Optical and exposure parameters:
┌──

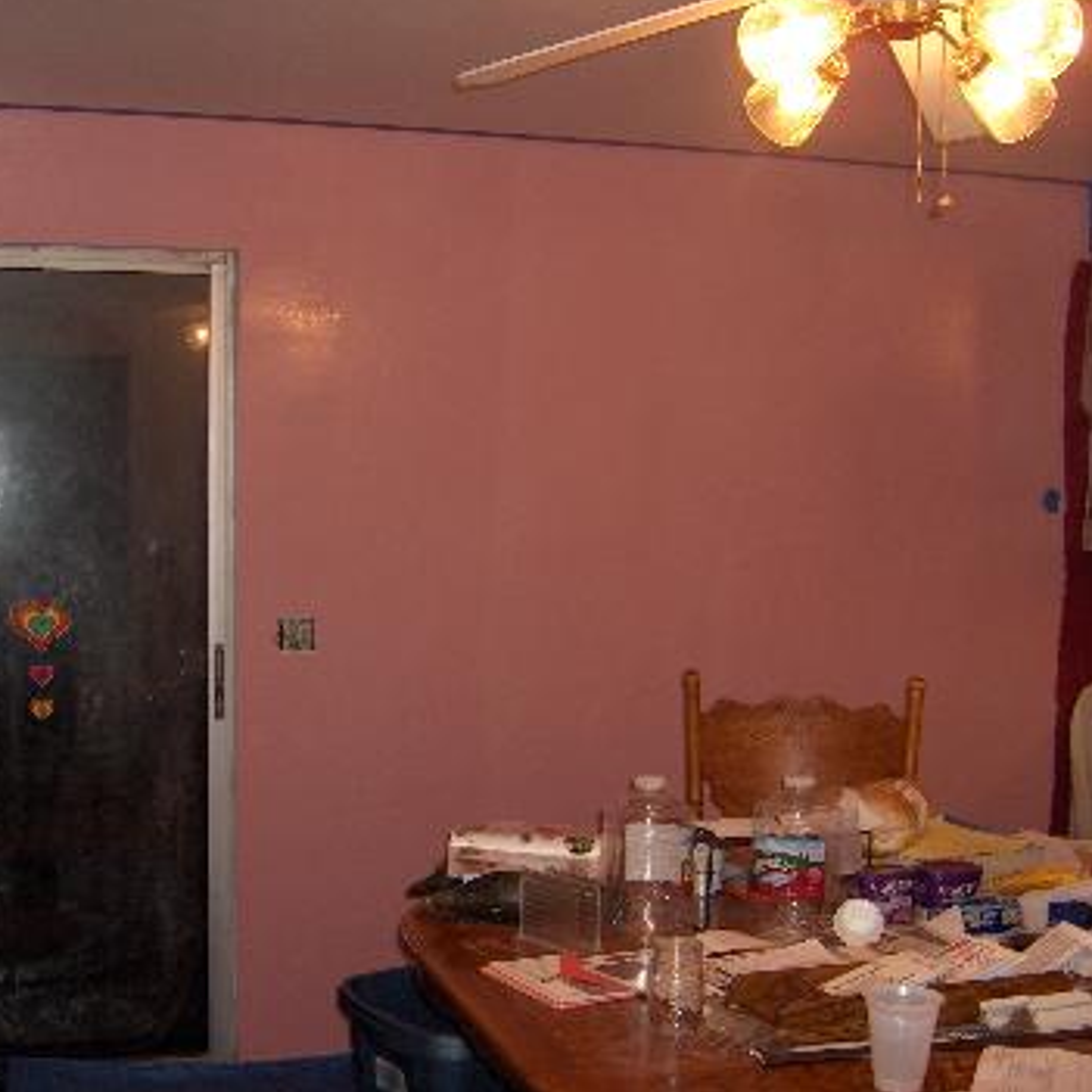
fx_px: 1677
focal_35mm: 47
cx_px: 423
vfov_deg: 36.1
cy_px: 538
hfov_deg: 35.9
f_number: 2.8
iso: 100
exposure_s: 1/60
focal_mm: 8
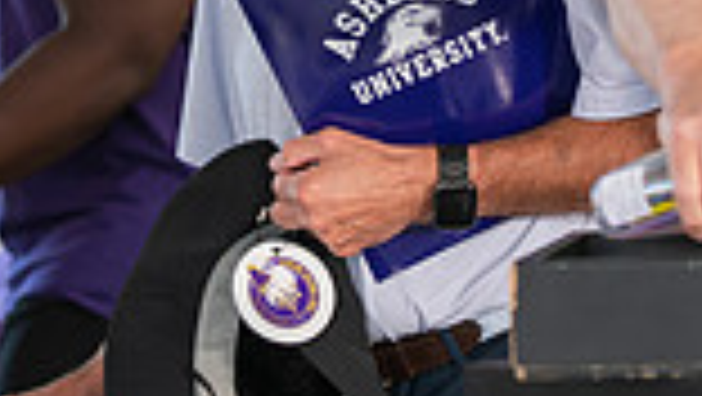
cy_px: 2
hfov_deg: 6.5
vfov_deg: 3.7
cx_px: 292
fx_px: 6166
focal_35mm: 331
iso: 320
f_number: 3.2
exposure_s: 1/250
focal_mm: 85
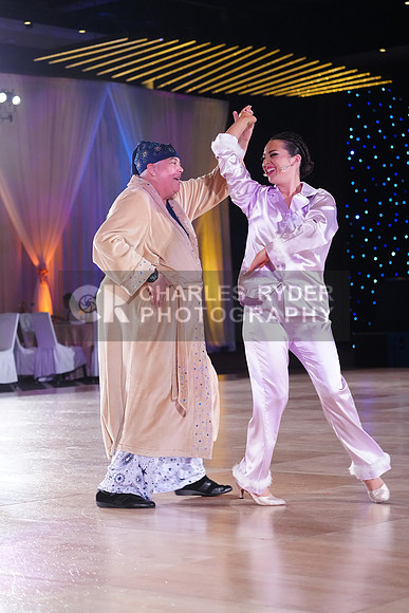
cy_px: 306
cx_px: 204
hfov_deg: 16.7
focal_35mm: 82
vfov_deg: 24.8
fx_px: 1396
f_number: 4
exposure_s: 1/400
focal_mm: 82
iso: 3200
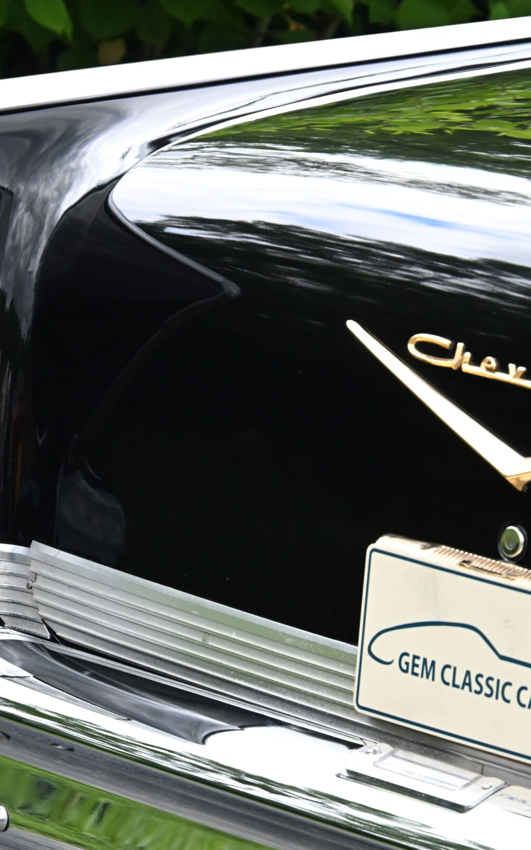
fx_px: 6848
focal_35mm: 296
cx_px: 220
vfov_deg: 7.1
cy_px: 447
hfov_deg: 4.4
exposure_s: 1/125
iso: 1000
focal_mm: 121
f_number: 5.6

└──

▶ **ASSIGNED TASK**: The answer should consist of all the records, duplicated exactly, with no images included.

▶ **ANSWER TO THE EXERCISE**:
fx_px: 1677
focal_35mm: 47
cx_px: 423
vfov_deg: 36.1
cy_px: 538
hfov_deg: 35.9
f_number: 2.8
iso: 100
exposure_s: 1/60
focal_mm: 8
cy_px: 2
hfov_deg: 6.5
vfov_deg: 3.7
cx_px: 292
fx_px: 6166
focal_35mm: 331
iso: 320
f_number: 3.2
exposure_s: 1/250
focal_mm: 85
cy_px: 306
cx_px: 204
hfov_deg: 16.7
focal_35mm: 82
vfov_deg: 24.8
fx_px: 1396
f_number: 4
exposure_s: 1/400
focal_mm: 82
iso: 3200
fx_px: 6848
focal_35mm: 296
cx_px: 220
vfov_deg: 7.1
cy_px: 447
hfov_deg: 4.4
exposure_s: 1/125
iso: 1000
focal_mm: 121
f_number: 5.6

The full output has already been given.